The East Asian Library and the Gest Collection

普林斯頓大學葛思德東亞圖書館 ・ プリンストン大学東アジア図書館 ・ 프린스턴 대학교 동아시아 도서관

AddPinyin Plugin for MarcEdit

Click Here to Download the Plugin Installer (EXE, packaged in a ZIP file)

  • Version 2.1.1, last updated 2021-04-21 (Click here to see version history).
  • Compatible with the Windows version of MarcEdit (versions 6 and up).
  • This plugin does not need to be installed as Administrator.  It should be installed while logged in as the user that will be using the software.

Creative Commons
AddPinyin Plugin for MarcEdit by Princeton University Library is licensed under a Creative Commons Attribution-ShareAlike 4.0 International License .

The Chinese dictionary data is based on 3 sources:

  • The Unihan database, copyright 1991-2020, Unicode, Inc. Last updated 2020-02-18.
  • CC-CEDICT, copyright 2020, MDBG. Last updated 2021-04-21.
  • User feedback: To suggest additional characters or phrases for the dictionary, please use the suggestion form.

The AddPinyin plugin takes a set of MARC records and converts Chinese text in selected fields to pinyin. For each converted field, an 880 field is created containing either the original or romanized text (as specified by the user). A subfield 6 with the appropriate linkage value is automatically added to both the original field and the 880. 

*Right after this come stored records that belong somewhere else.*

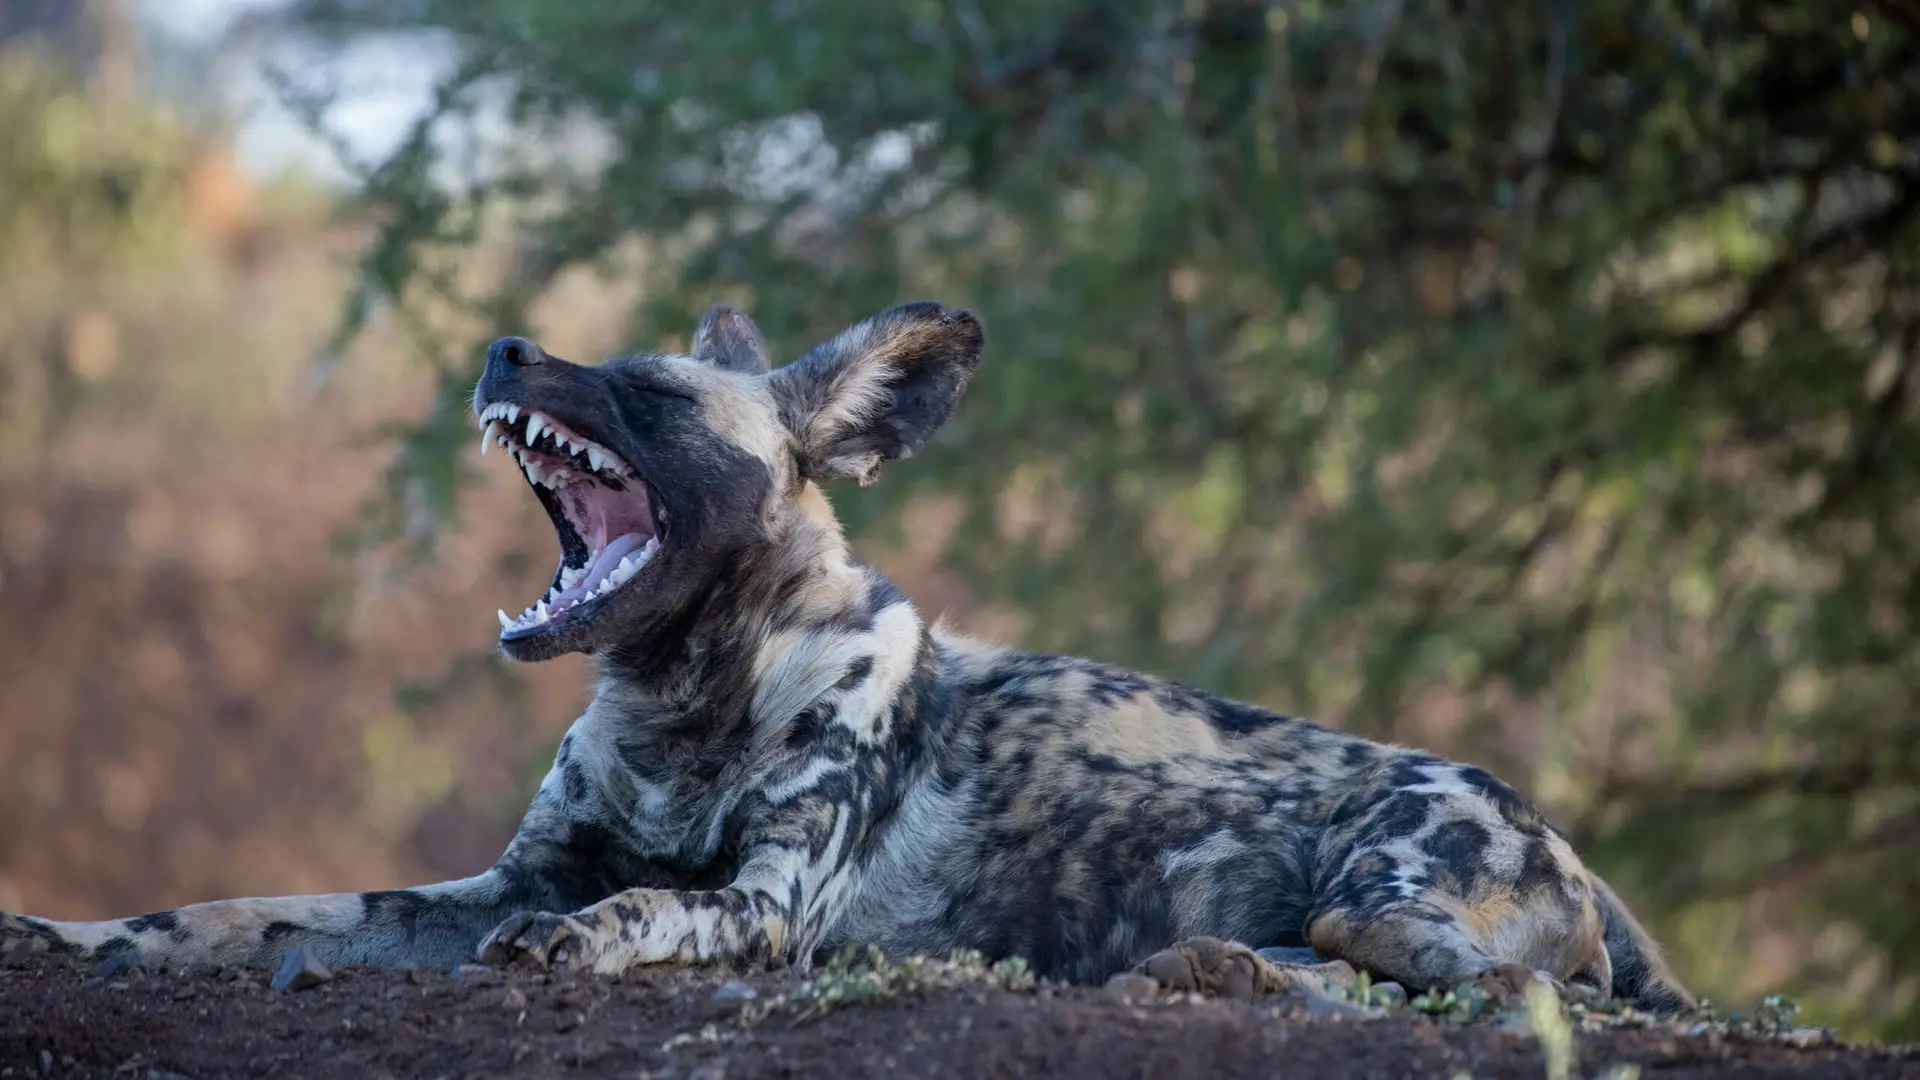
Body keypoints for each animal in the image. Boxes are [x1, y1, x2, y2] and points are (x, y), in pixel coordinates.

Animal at [0, 297, 1689, 1006]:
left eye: (648, 393)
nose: (502, 347)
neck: (684, 708)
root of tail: (1566, 840)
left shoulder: (759, 908)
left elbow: (636, 913)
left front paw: (582, 947)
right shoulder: (486, 881)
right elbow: (233, 912)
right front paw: (68, 937)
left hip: (1386, 882)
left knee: (1493, 985)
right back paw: (1207, 966)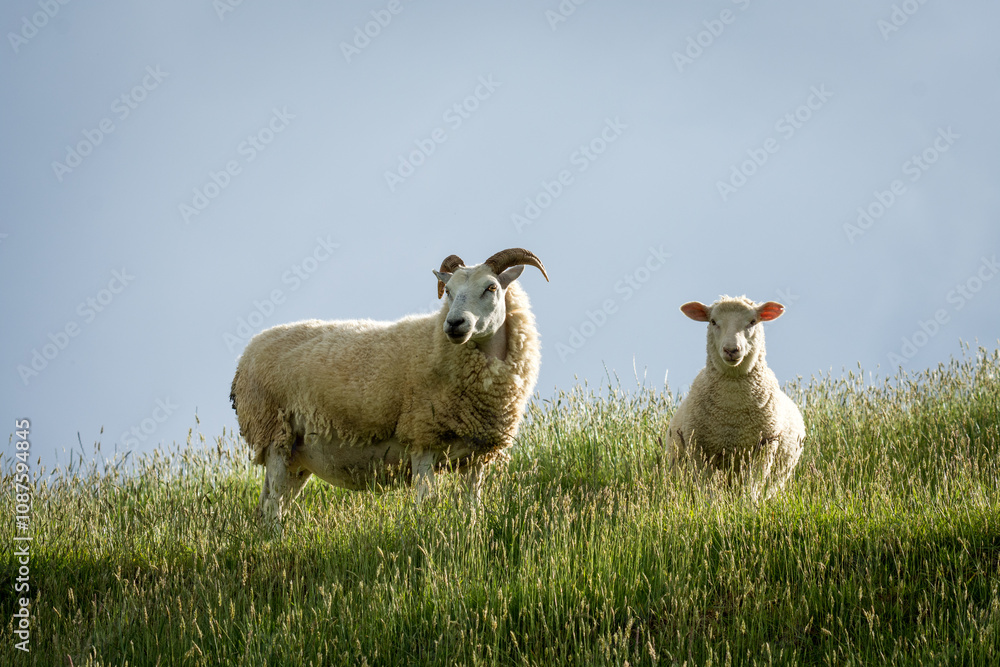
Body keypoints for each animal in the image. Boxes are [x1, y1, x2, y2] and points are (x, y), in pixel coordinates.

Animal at [230, 248, 548, 528]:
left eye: (491, 287)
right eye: (448, 291)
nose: (454, 323)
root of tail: (247, 353)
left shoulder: (477, 454)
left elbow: (472, 506)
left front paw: (470, 532)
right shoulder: (423, 438)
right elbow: (426, 503)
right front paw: (424, 534)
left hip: (297, 456)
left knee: (270, 502)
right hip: (274, 434)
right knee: (273, 506)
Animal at [666, 295, 805, 499]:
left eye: (752, 321)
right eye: (713, 321)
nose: (731, 349)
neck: (732, 410)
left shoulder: (763, 448)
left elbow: (750, 488)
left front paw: (748, 504)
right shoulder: (699, 450)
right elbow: (707, 490)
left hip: (777, 477)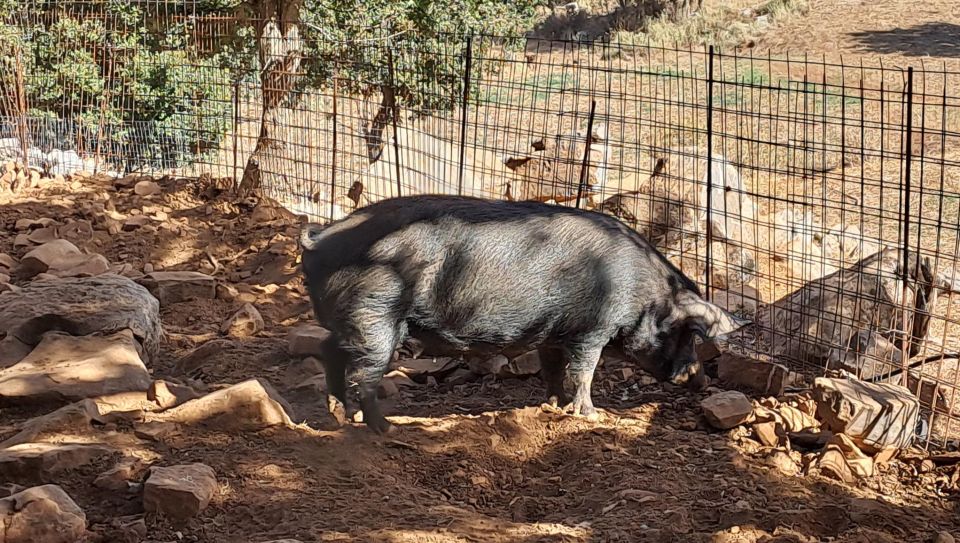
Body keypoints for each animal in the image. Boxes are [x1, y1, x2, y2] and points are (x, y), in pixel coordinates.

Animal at [300, 196, 752, 434]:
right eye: (687, 332)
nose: (696, 378)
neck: (644, 292)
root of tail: (321, 237)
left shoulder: (555, 332)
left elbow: (553, 370)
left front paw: (552, 405)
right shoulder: (593, 329)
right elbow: (584, 371)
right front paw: (590, 414)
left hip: (352, 320)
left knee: (329, 351)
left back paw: (338, 416)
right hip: (375, 314)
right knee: (364, 372)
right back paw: (383, 427)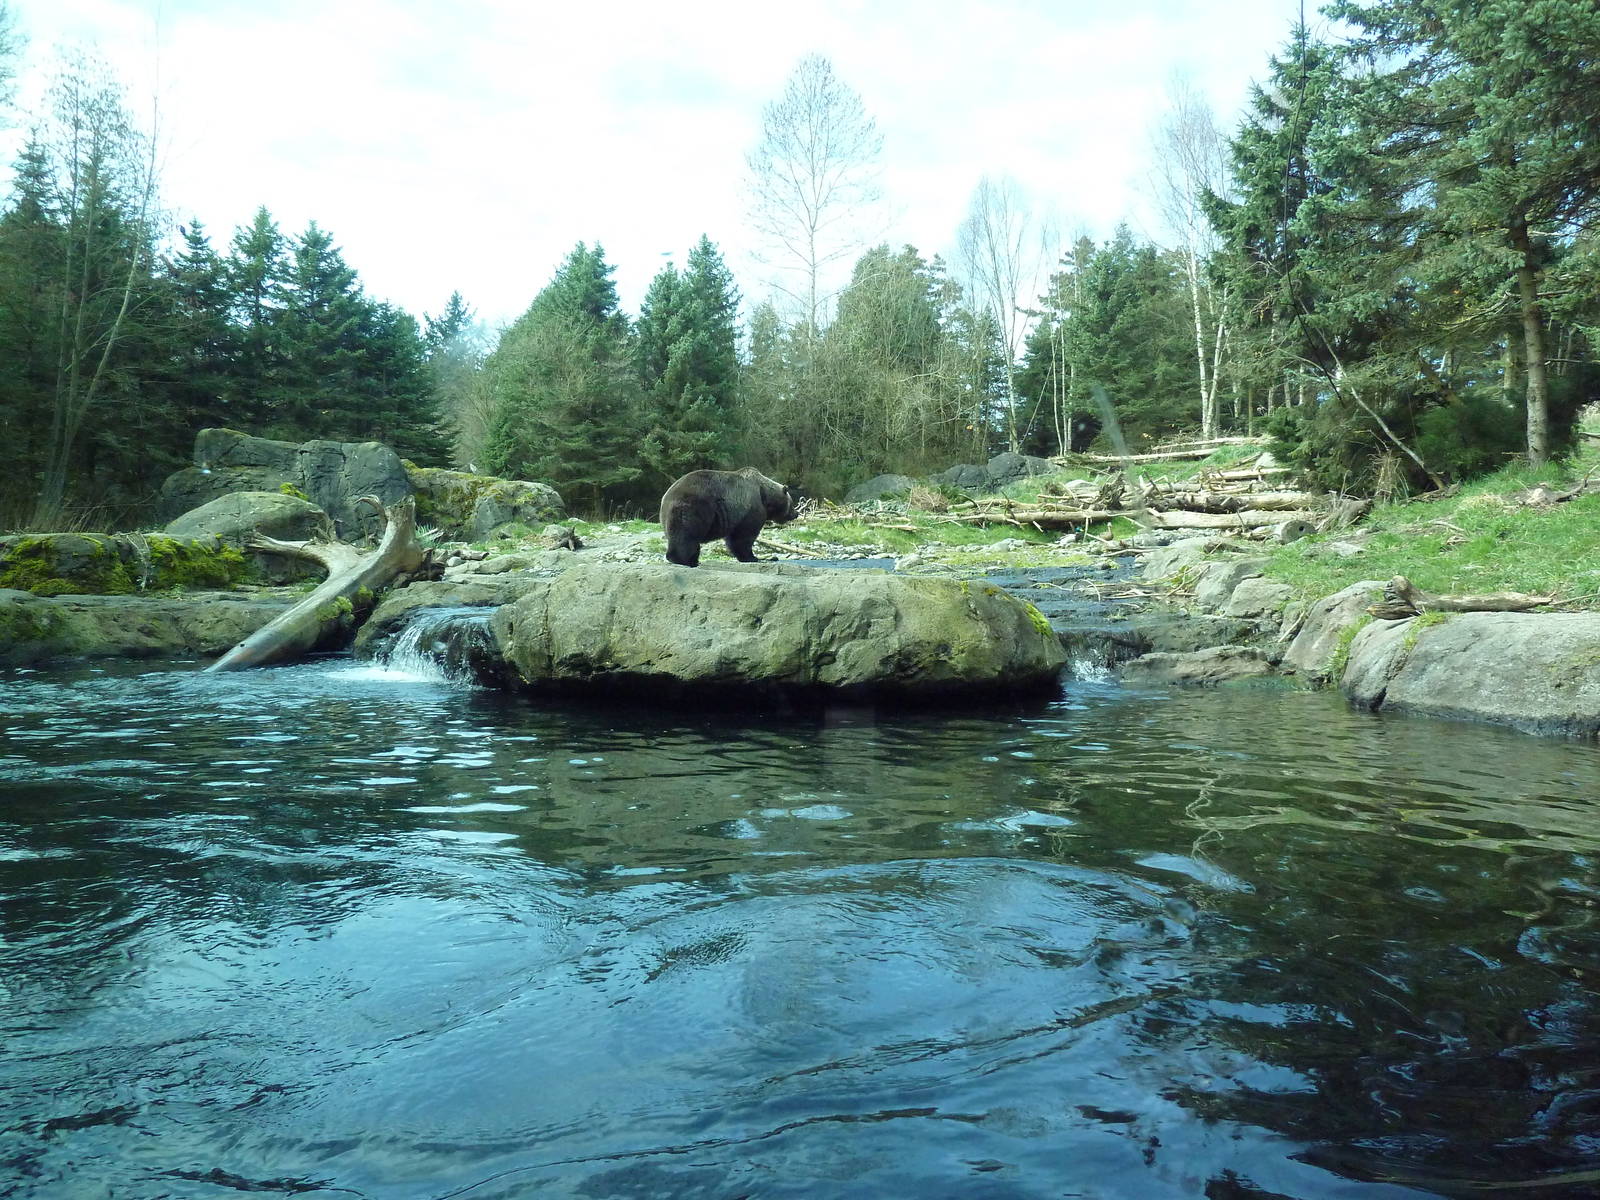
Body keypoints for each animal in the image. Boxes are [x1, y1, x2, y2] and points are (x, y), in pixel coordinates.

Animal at [659, 467, 799, 568]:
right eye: (792, 503)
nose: (796, 513)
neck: (764, 495)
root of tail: (666, 497)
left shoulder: (734, 515)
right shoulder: (751, 509)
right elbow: (744, 536)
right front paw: (751, 557)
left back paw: (693, 560)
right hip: (693, 509)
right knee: (686, 535)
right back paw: (683, 560)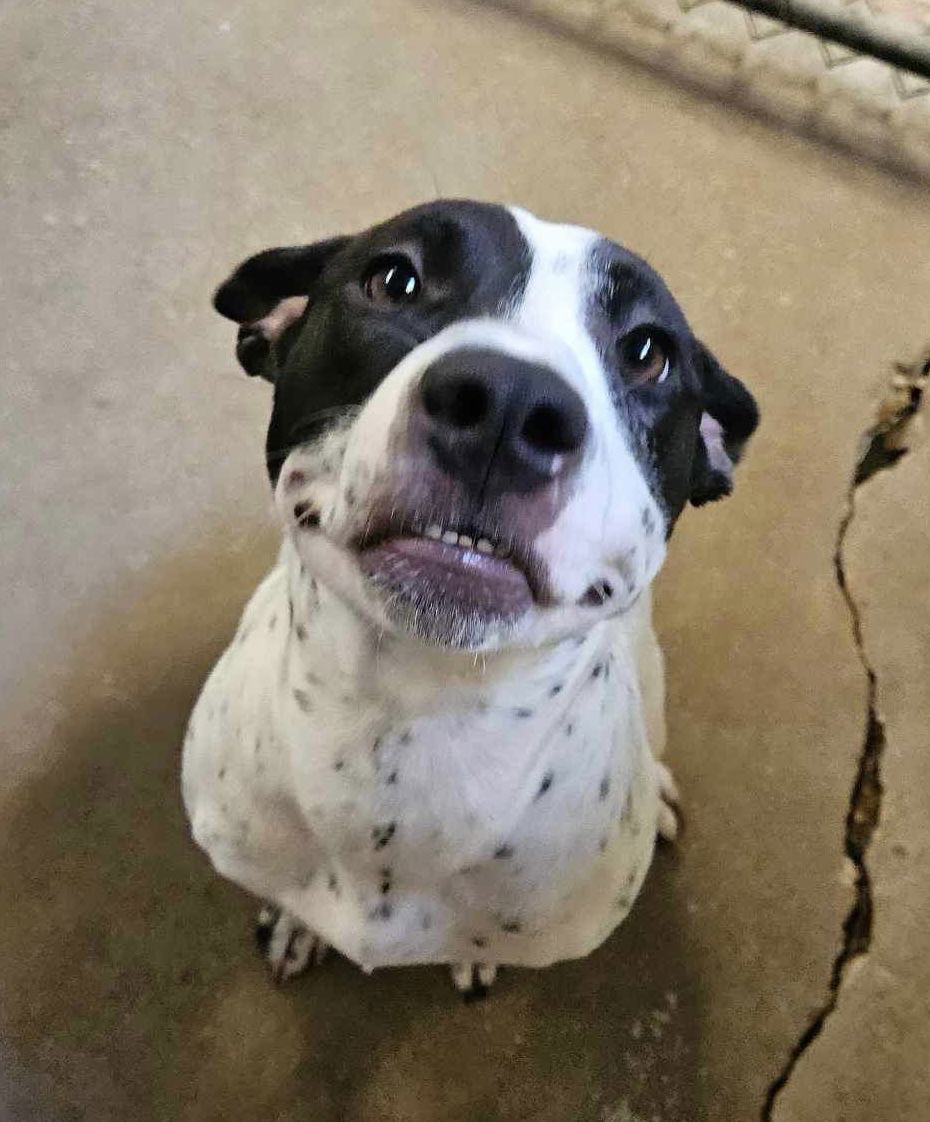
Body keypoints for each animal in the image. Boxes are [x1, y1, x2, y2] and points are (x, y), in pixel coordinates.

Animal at [179, 197, 753, 996]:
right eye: (394, 279)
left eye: (647, 352)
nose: (509, 405)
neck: (411, 717)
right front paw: (298, 923)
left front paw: (472, 956)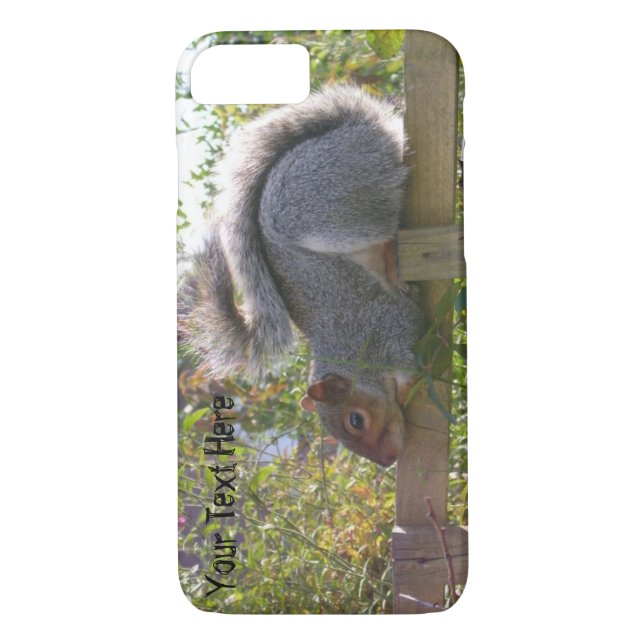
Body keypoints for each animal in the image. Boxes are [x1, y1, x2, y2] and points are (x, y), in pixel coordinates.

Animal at [179, 85, 421, 466]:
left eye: (355, 420)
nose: (386, 462)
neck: (351, 354)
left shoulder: (386, 326)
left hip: (326, 210)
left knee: (385, 228)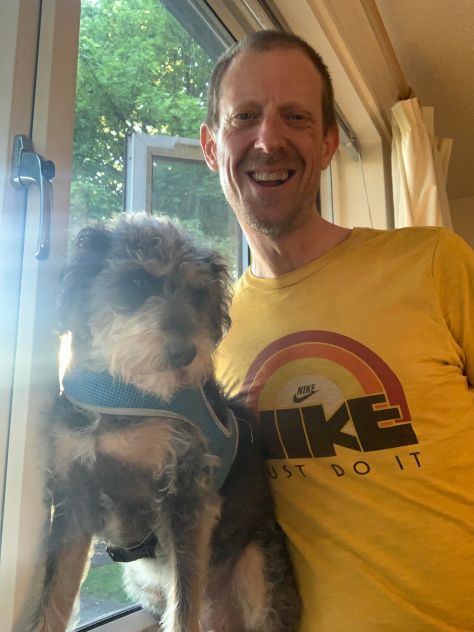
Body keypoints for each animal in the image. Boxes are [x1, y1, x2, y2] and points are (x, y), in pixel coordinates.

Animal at [23, 213, 301, 632]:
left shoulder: (187, 494)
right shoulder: (75, 494)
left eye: (198, 293)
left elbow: (184, 607)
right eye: (137, 282)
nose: (186, 353)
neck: (124, 394)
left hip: (256, 572)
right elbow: (53, 594)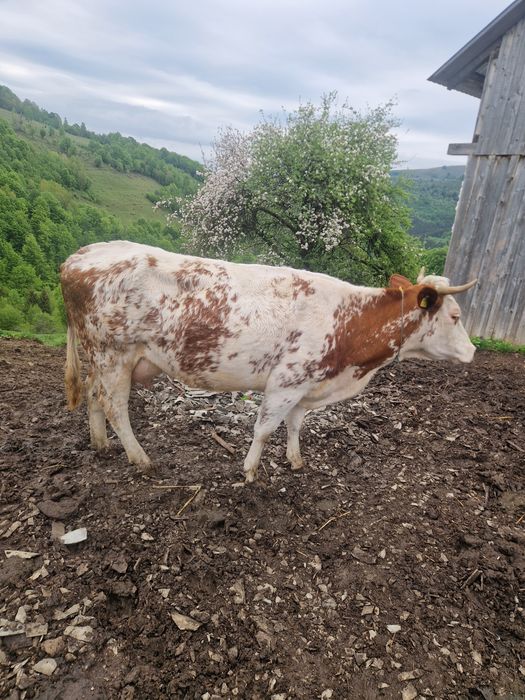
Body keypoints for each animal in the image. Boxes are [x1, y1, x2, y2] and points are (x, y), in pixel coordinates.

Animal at [60, 240, 476, 482]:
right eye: (455, 316)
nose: (473, 351)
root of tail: (79, 256)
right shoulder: (286, 381)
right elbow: (264, 428)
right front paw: (249, 471)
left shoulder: (307, 384)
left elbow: (294, 425)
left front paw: (295, 460)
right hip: (113, 354)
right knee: (115, 406)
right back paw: (141, 458)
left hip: (102, 358)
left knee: (95, 396)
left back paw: (101, 445)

The plugin's functionality complements that of the OCLC Connexion Pinyin Conversion Macro; whereas the OCLC Macro is run on individual fields within a single record, the MarcEdit Plugin is designed for batch processing.  Also, since the plugin runs within MarcEdit, it is independent of a specific catalog.

The plugin generates pinyin using ALA-LC standards. The output is similar to that produced by the OCLC Macro. Please see the documentation for this marco for specifics. It is difficult to automate romanization with 100% accuracy, so it is always beneficial to manually proofread the results when practical. However, most of the needed adjustments will have to do with spacing, capitalization, and punctuation, not the pinyin itself. Efforts have been made to keep even these minor inaccuracies to a minimum. However, if you notice any errors or would like to suggest new phrases to be included in the dictionary, please submit them using this form. (It is the same form used to suggest phrases for the OCLC Macro).

This plugin can be run on files containing both Chinese and non-Chinese records. The plugin examines the 008 field to identify Chinese records, and leaves everything else untouched.  If a record has romanization added for some but not all Chinese fields, the plugin can add romanization for the remaining unconverted fields (if desired).  The main dialog of the program will tell you how many records contain Chinese text that could potentially be converted.  The user also has the option to swap the order of parallel fields already existing in the records.  (Swapping the fields can be done even if no other conversion is performed on the record set).

To run the plugin, do the following:

  1. Create a backup of the MARC record file to be converted.
  2. Convert the file to MRK format (using the MarcBreaker tool in MarcEdit) and open in MarcEditor. The file must be encoded in UTF-8.  For MARC-8 files, use MarcBreaker to convert the file to UTF-8 before running the plugin, then convert it back to MARC-8 afterwards, if needed.
  3. Open the "Plugins" menu and select "AddPinyin". A dialog will appear warning you that the conversion cannot be undone, and that the MRK file will be automatically saved after conversion. (This is why it is important to back the file up). Click "OK".
  4. A dialog will appear asking you which fields to generate romanization for. Certain fields are selected by default. Use the arrow buttons to specify which fields you would like to convert.
  5. Select whether you want the pinyin to be placed in the original field or the corresponding 880, and also whether you want to swap the order of existing parallel fields accordingly.
  6. Click the “Convert” button.
  7. After romanization is complete, the updated records will be displayed in the MarcEditor. Compile file back to MRC format by opening the “File” menu and selecting “Compile File into MARC”.